I had planned to give them time for personal prayer, to walk around and enjoy nature, but that plan had to be abandoned as there really was no place for them to walk around. There was no surrounding beauty for their eyes to feast on. I found out that this retreat had a number of
“firsts” for them: first time to be guided by a woman religious, first time to have a quiet retreat, and first time to learn to pray with Scripture.
Despite the seemingly herculean limitations, God’s grace was poured out upon them in abundance. At the end of the retreat, they commented that that was their very first time to experience the power of God’s Word in their lives through Scripture prayer and to experience solitude of the heart. It was deeply consoling to witness God’s grace working each day in each one.
Reflecting on the journey of consecrated life in the context of the continuing challenges of Vatican II, there are some gold nuggets of truth that I have received:
1) Without a personal relationship with Jesus in prayer, we lose the power of the prophetic edge of our consecrated vocation.
2) Our prophetic spirit cannot be awakened unless we are immersed in the life of the people in a particular place and time, enabling us to interpret the concrete situation in contemplative stance before the world in the light of God’s dream for people and the whole of humanity.
3) Contemplation and mysticism require a growth in one’s capacity for discernment and critical thinking in the quest for one’s authentic self. In the past, external structures were given emphasis in formation and religious lifestyle. With all the changes and challenges after Vatican II, internal structures in formation and the living of one’s consecrated vocation have to be given greater importance.

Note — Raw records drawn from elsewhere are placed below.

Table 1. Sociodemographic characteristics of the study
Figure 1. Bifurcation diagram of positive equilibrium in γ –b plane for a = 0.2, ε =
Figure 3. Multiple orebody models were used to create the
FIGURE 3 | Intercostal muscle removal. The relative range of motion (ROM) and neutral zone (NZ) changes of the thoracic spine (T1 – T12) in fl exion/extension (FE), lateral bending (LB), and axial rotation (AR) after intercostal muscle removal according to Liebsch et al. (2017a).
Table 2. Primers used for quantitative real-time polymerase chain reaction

4) The situation of our world and the constant search for God that lies in the human heart are challenging us to be true to the nature of our consecrated life as a gift of the Holy Spirit to the Church. Confronted by the present reality of our world, by our society, by our church, we can only give witness to our life as prophets and mystics if we respond to God’s constant invitation to become spiritual adults capable of contemplation and discernment and
attentive to the presence of the sacred in our own inner journeys, in the lives of others especially the poor and the marginalized, and throughout creation. Recognizing contemplation as a way of life for the whole Church, we see our communities and ourselves as centers of spirituality and places of encounter with the living God, enabling us to “weave” the various “threads” that form our response to the call of mission.